Energy Consumption Prediction Model Using Spark MLib
The client is a manufacturer of heating and industrial systems.
The client is working on an IoT prototype for their boiler to integrate well-known hardware with the Internet. Sensors from the device send notifications to the server, which saves binary values to a Cassandra database. The idea of the prototype consisted of two parts:
create a Spark job for converting data into a readable format;
develop a machine-learning algorithm for an energy-consumption prediction model based on the history of boiler usage coupled with a weather forecast.
The client wanted to use Apache Zeppelin for the visualization and a 3-node cluster for Spark and Cassandra.

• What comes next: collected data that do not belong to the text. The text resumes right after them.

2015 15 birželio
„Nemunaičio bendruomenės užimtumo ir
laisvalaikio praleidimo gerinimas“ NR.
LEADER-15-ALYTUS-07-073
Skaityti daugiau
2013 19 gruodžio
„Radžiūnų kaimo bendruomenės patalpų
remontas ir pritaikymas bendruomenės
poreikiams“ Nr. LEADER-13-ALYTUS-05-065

DataArt was chosen as a trusted development partner with a strong experience in building Big Data and IoT based solutions.

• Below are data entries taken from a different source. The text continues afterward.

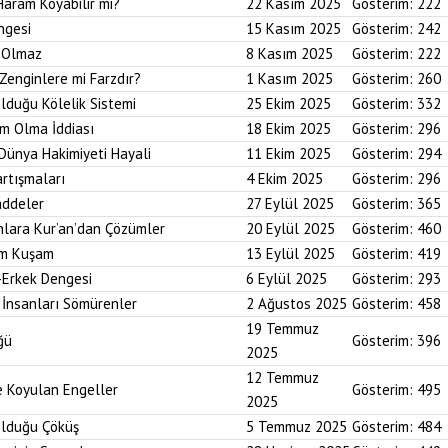
Haram Koyabilir mi?
22 Kasım 2025
Gösterim:
222
ngesi
15 Kasım 2025
Gösterim:
242
i Olmaz
8 Kasım 2025
Gösterim:
222
Zenginlere mi Farzdır?
1 Kasım 2025
Gösterim:
260
Olduğu Kölelik Sistemi
25 Ekim 2025
Gösterim:
332
um Olma İddiası
18 Ekim 2025
Gösterim:
296
 Dünya Hakimiyeti Hayali
11 Ekim 2025
Gösterim:
294
artışmaları
4 Ekim 2025
Gösterim:
296
addeler
27 Eylül 2025
Gösterim:
365
nlara Kur’an’dan Çözümler
20 Eylül 2025
Gösterim:
460
im Kuşam
13 Eylül 2025
Gösterim:
419
-Erkek Dengesi
6 Eylül 2025
Gösterim:
293
 İnsanları Sömürenler
2 Ağustos 2025
Gösterim:
458
19 Temmuz
ğü
Gösterim:
396
2025
12 Temmuz
ne Koyulan Engeller
Gösterim:
495
2025
Olduğu Çöküş
5 Temmuz 2025
Gösterim:
484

The DataArt team was responsible for reviewing and improving cluster configuration for better performance, investigating and fixing issues with the Cassandra data schema, and developing Spark jobs for both parts of the prototype.
Our team identified several major issues during the knowledge transfer:
Spark and Cassandra clusters were set up on the same machines and configured in a way that caused performance and networking issues;
The Cassandra data schema wasn’t optimized for client queries and needed secondary indexes as a minimum acceptance criteria;
The client didn’t have any experience with Apache Zeppelin.

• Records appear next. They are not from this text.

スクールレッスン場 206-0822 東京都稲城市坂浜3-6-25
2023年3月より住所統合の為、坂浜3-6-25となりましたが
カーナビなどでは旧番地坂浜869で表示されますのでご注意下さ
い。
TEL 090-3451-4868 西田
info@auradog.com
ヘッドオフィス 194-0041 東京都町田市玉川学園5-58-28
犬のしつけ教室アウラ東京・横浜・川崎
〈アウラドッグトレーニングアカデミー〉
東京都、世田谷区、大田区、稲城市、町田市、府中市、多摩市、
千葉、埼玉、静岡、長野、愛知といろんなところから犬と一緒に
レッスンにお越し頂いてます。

Our team suggested all the necessary changes in the Spark and Cassandra cluster configuration, in data schema for improved performance and provided the Client with all the necessary details and instructions for Apache Zeppelin usage.
Our solution was written on top of an open source distributed computer framework, Apache Spark, using the Scala programming language to create a scalable architecture to handle large volumes of data for processing. For the implementation of the machine-learning algorithm, the Spark MLib library was used. After calculating a linear regression model for each boiler, coefficients were saved to a Cassandra table and were used for visualizing energy consumption usage at the Client Mobile Application. To make the development process faster and simpler, we used Zeppelin notebooks for demos, visualizations and tests.
The solution developed by DataArt was based on an Open Source stack, the main goal of which was to demonstrate how industrial devices could be used as part of an IoT ecosystem. As a result we:
Designed a Cassandra Data model, which best suits all Client business requirements.
Helped with Spark and Cassandra cluster configuration and made changes to the architecture based on our BigData experience;
Developed a Spark Job for migrating binary Cassandra data to a human readable format;
Created linear regression model for predicting energy consumption and implemented calculation in a separate Spark Job (using Spark MLib)
Apache Spark, Spark SQL, Spark MLib, Hive, Apache Cassandra, Scala.